= Input material =

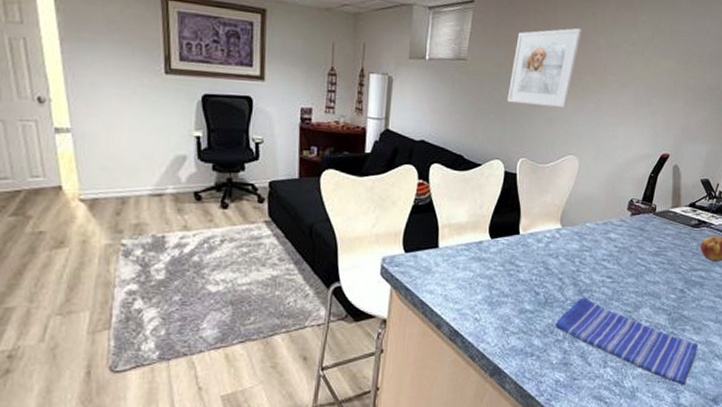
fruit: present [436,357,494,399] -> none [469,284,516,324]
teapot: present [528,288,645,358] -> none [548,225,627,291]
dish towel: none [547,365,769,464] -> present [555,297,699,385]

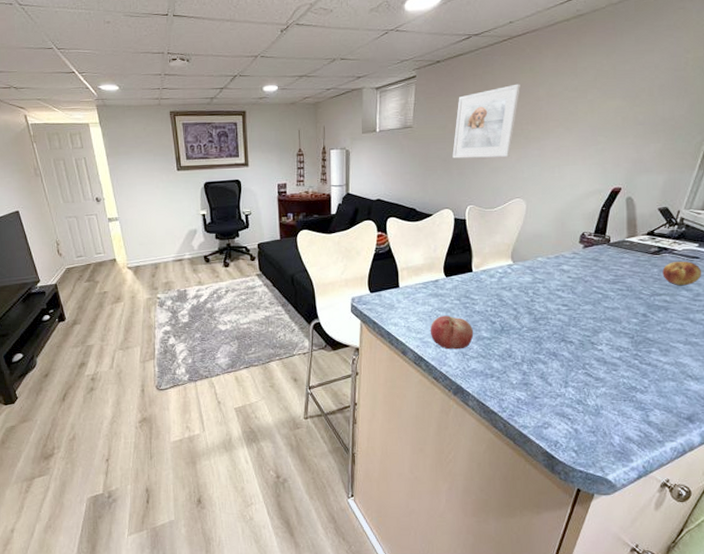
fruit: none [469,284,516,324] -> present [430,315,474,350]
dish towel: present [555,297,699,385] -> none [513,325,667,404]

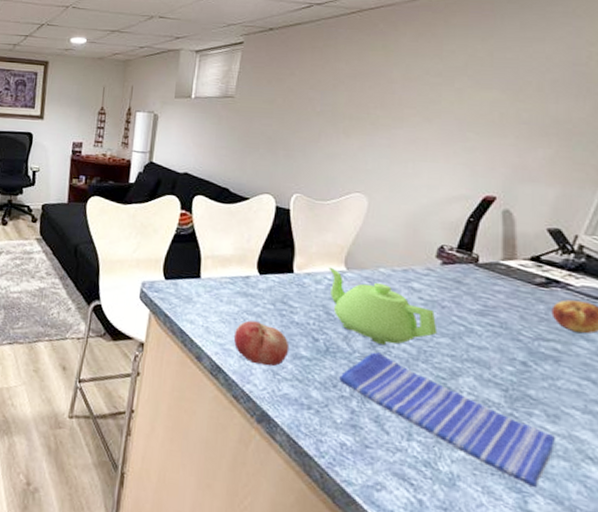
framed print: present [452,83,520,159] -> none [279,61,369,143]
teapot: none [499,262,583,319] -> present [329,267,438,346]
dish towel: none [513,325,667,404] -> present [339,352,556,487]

* * *

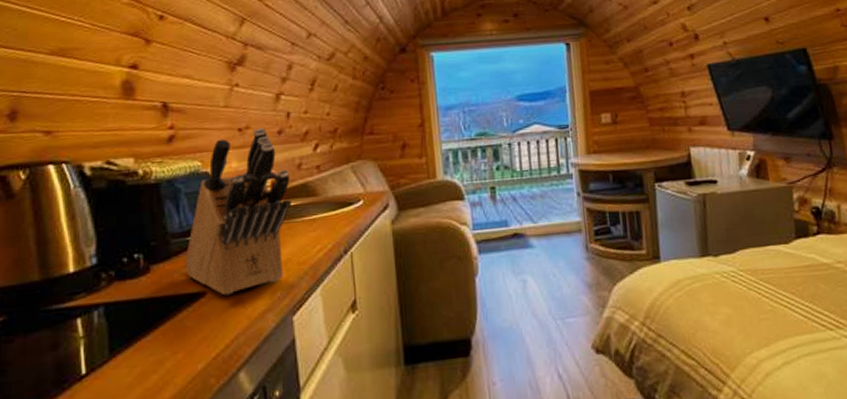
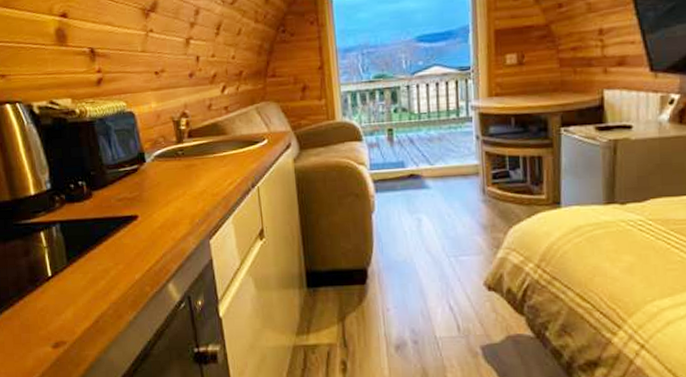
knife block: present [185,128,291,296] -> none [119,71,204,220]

---

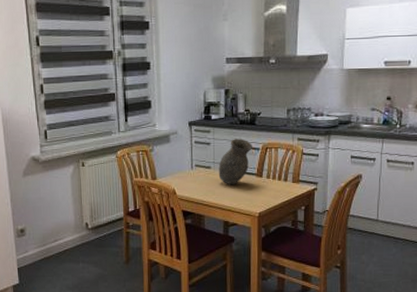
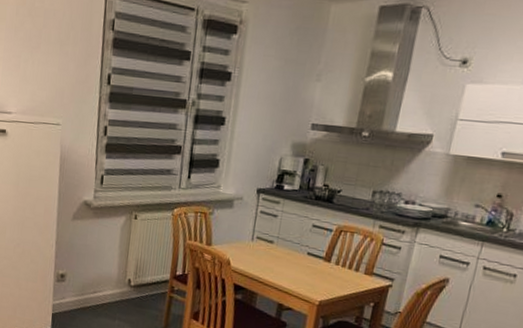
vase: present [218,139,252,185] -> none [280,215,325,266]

= Your instructions =
In the material above, which lines fall between the one holding "fruit: present [436,357,494,399]" and the one holding "dish towel: present", inclusive? Print exactly those, with the pictures left out.

= Final answer =
fruit: present [436,357,494,399] -> none [469,284,516,324]
teapot: present [528,288,645,358] -> none [548,225,627,291]
dish towel: none [547,365,769,464] -> present [555,297,699,385]

fruit: none [469,284,516,324] -> present [430,315,474,350]
dish towel: present [555,297,699,385] -> none [513,325,667,404]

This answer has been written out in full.